**WORK ORDER 1:**
In the double tool cross slide thread, shorten the paragraph that begins "It is incomplete" and keep its main facts.
**WORK ORDER 2:**
Write out the cross slide thread word for word, from "Right hand Gibb" up to and including "cavity of the cross slide.".

**PASSAGE:**
# Questions regarding: Double Tool Cross Slide



## mrtechnologist2u (Feb 25, 2013)

I just finished cleaning up my "new" Double Tool Cross Slide for SBL 9A" , A.K.A. production cross slide

It is incomplete but am hoping that's not a problem.
I have posted the drawing, and someone elses pic for now to illustrate this thread.  
I will post picture of what I have tonight when I get home.  
	

		
			
		

		
	




(having trouble getting pics off my new camera)
Mine differs slightly from the drawing I have found.  


I am missing:

 the hand lever assembly that attaches to the front of the cross slide. Parts (10 - 15,18), (38*)(29,30*)
 C.F. Nut                                                                                        Parts (43*)
 Rear Tool block Assembly                                                               Parts (22A*)
 Right hand Gibb (wedge ) for Front tool post                                    Part  (9)
 Stop                                                                                             Part (28)

I am looking to buy some of the the above if anyone has spares.



1)  I believe I can get by without the handle assembly for now.  Am I correct
2)  I can make the stop.
3)  I believe I can use the C.F. Nut from my existing Cross Slide (no Taper attachment).  Am I correct
4)  I would like to find a rear tool post assembly but could probably make one.  Does any one know the height difference between the front and rear tool post
5)  As for the C.F. nut, what is the purpose of the pin, and the set screw that goes in the top
     I alwas thought the nut just floated in the cavity of the cross slide.

**PROVIDED INFORMATION:**

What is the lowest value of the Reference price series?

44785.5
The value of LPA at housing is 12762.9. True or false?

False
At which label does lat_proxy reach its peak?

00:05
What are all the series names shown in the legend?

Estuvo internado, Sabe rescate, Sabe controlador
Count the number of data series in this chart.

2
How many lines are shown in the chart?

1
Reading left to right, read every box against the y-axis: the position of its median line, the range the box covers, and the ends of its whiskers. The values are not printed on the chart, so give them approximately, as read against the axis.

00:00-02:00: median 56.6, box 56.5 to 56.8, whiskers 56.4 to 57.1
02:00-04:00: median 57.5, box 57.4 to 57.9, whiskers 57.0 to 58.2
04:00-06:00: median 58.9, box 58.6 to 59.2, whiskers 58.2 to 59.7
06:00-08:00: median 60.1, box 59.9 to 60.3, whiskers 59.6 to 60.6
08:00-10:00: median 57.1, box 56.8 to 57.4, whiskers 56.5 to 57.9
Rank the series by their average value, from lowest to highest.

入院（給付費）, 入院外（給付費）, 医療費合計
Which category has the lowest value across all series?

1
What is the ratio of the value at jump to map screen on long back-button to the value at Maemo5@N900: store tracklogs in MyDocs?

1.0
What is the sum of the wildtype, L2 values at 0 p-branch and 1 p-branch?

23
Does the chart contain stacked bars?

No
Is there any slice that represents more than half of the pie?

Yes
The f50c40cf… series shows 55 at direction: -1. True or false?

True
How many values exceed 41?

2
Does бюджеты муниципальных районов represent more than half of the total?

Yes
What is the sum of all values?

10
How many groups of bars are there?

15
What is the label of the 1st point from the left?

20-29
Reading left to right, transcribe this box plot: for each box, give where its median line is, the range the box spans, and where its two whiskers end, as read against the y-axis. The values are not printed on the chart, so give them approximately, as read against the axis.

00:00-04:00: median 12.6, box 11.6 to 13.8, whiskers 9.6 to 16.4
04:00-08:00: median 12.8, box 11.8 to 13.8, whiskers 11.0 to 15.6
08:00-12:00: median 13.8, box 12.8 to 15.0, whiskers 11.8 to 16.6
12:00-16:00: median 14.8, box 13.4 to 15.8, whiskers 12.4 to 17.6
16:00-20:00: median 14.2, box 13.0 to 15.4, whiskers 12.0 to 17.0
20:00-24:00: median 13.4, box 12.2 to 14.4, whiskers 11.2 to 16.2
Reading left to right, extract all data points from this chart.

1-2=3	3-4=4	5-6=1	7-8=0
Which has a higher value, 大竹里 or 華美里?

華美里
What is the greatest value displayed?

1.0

**ANSWER AREA 1:**
The slide is incomplete, which the poster hopes won't matter. For now, the drawing and someone else's picture illustrate the thread. A picture of the poster's own slide will follow tonight.

**ANSWER AREA 2:**
Right hand Gibb (wedge ) for Front tool post                                    Part  (9)
 Stop                                                                                             Part (28)

I am looking to buy some of the the above if anyone has spares.



1)  I believe I can get by without the handle assembly for now.  Am I correct
2)  I can make the stop.
3)  I believe I can use the C.F. Nut from my existing Cross Slide (no Taper attachment).  Am I correct
4)  I would like to find a rear tool post assembly but could probably make one.  Does any one know the height difference between the front and rear tool post
5)  As for the C.F. nut, what is the purpose of the pin, and the set screw that goes in the top
     I alwas thought the nut just floated in the cavity of the cross slide.